The Stored Communications Act (SCA) authorizes law enforcement to seek from the courts permission to obtain stored communications or transaction records in the hands of third-party providers. Section 2703(c) of the SCA permits the government to collect "a record or other information pertaining to a subscriber to or a customer of such service." Section 2703(d) states that in order to receive the data, the government needs to show only "specific and articulatible facts showing . . . reasonable grounds to believe that . . . the records or other information sought, are relevant and material to an ongoing criminal investigation." This reasonable grounds standard is considerably lower than probable cause provided in the Fourth Amendment.
The cases of tracking a person’s real-time location have involved instances when the government has tried to obtain real time cell site data from telecommunications companies, citing Section 2703(c), under the reasonable grounds standard of Section 2703(d). In many such cases, the court has found that the "reasonable grounds" standard was insufficient because of Fourth Amendment protections. Therefore, the government needed to have probable cause in order to compel disclosure of the cell site data. [See for example, In the Matter of the Application of the United States of America For An Order Authorizing the Release Of Prospective Cell Site Information, 407 F. Supp. 2d 134 (D.D.C. 2006); In the Matter of An Application Of the United States For A Order Authorizing Pen Register And A Trap And Trace Device And Release Of Subscriber Information And/Or Cell Site Information, 384 F. Supp. 2d 562); In re Application for Pen Register and Trap/Device with Cell Site Location Authority, 396 F. Supp. 2d 747 (S.D. Tex. 2005).]
However, not all courts have reached this conclusion. For example, in the case of In re Application for an Order Authorizing the Extension and Use of a Pen Register Device 2007 WL 397129 (E.D. Cal. Feb. 1, 2007) and In re Application of the United States, 411 F. Supp. 2d 678 (W.D. La. 2006), the courts allowed the government to obtain real time cell site data under the Section 2703(d) standard.

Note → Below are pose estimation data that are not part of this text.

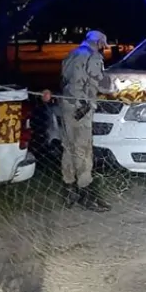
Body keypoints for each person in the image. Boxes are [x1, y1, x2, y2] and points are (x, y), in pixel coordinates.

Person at [56, 30, 114, 211]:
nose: (103, 49)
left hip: (66, 106)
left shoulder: (71, 55)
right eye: (103, 46)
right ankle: (86, 193)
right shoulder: (93, 57)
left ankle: (69, 189)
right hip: (82, 109)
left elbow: (64, 79)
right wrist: (115, 85)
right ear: (99, 43)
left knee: (68, 147)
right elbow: (104, 85)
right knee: (83, 150)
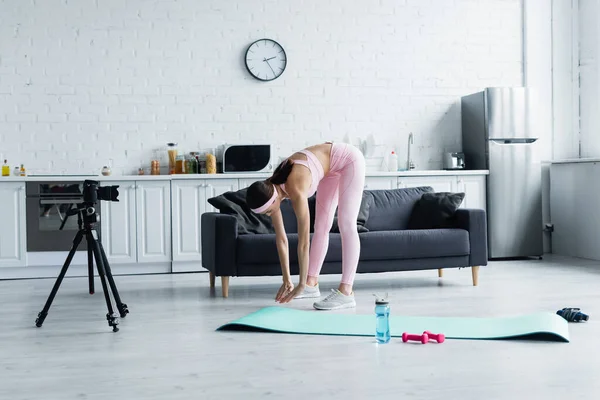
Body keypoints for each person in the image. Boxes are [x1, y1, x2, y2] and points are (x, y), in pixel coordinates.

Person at [245, 141, 366, 310]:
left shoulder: (295, 189)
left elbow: (303, 243)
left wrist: (299, 284)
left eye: (267, 212)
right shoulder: (271, 188)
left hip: (349, 160)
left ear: (273, 201)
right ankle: (311, 283)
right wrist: (286, 279)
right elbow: (281, 240)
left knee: (346, 223)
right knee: (321, 226)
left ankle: (346, 292)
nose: (269, 215)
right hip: (329, 170)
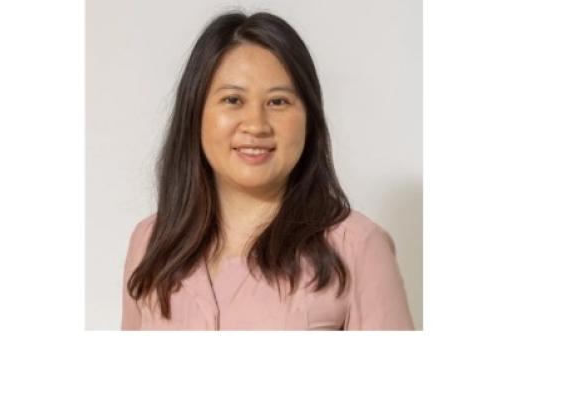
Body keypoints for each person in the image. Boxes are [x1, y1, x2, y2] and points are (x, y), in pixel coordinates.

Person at [121, 11, 413, 330]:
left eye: (278, 102)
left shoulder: (359, 248)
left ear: (309, 118)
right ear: (196, 113)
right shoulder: (150, 243)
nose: (256, 125)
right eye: (233, 100)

To further complicate the law in this area, a court recently held that law enforcement does not need probable cause to collect historic location data on an individual: In re Applications to the United States of America For Orders Pursuant to Title 18, United States Code Section 2703(d) (MBD-07-10192-RGS, September 17, 2007). In that case, the government was seeking a court order to require companies to release historical cell site information. The U.S. District Court judge found that a person’s historical movements did not justify a reasonable expectation of privacy. Therefore, all the government needed to show was that such information was relevant to an ongoing investigation.

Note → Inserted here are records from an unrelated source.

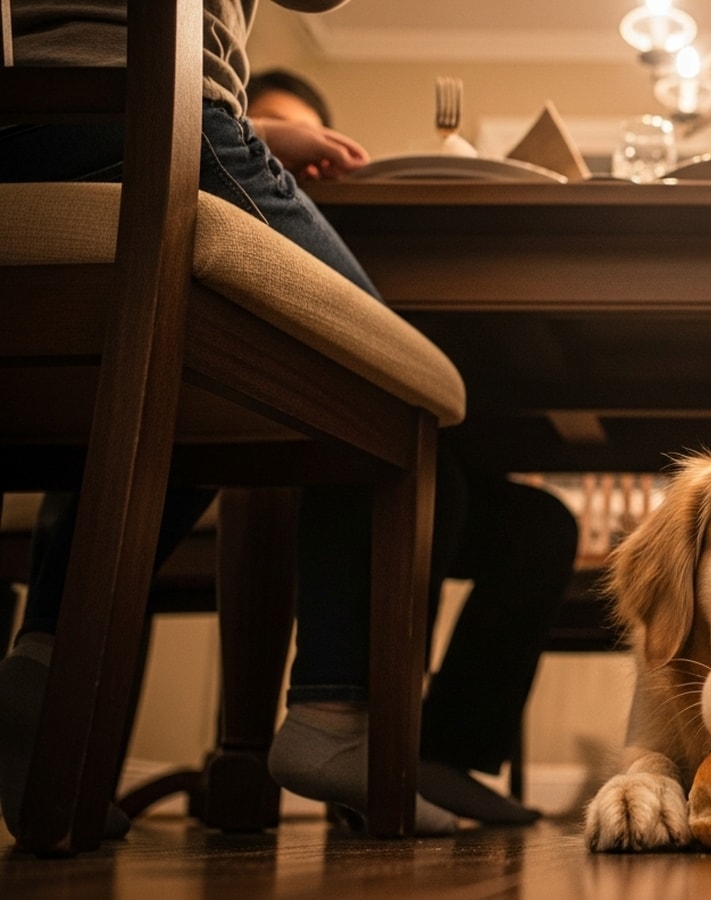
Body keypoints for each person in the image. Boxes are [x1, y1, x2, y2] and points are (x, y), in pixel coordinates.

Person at [0, 0, 570, 840]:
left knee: (195, 386)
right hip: (151, 118)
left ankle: (44, 666)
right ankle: (335, 719)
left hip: (24, 138)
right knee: (390, 394)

Rapid improvements in spatial technology have challenged the legal system in a number of different ways. Privacy is certainly one of the most difficult issues. The legal system has and will continue to struggle to define privacy in a spatial context, particularly as commercial applications for satellite imagery, GPS, RFID, GIS and other technologies grow. In the meantime, courts will seek to protect privacy rights by analyzing laws that are not easily applied to the current technology. Nevertheless, one can get a sense as to the legal framework as well as the potential issues by examining how privacy law has been interpreted and applied to other technologies.
It is also important to note that these issues are not important only to constitutional scholars. For example, a number of telecommunications companies are being criticized for failing to protect their customers’ privacy by turning over telephone records to the government. The White House has attempted to provide immunity to those companies, but to date Congress has not agreed to add such provisions to legislation. Companies that collect spatial data should monitor the legislation and the cases closely as they may affect them in the near future.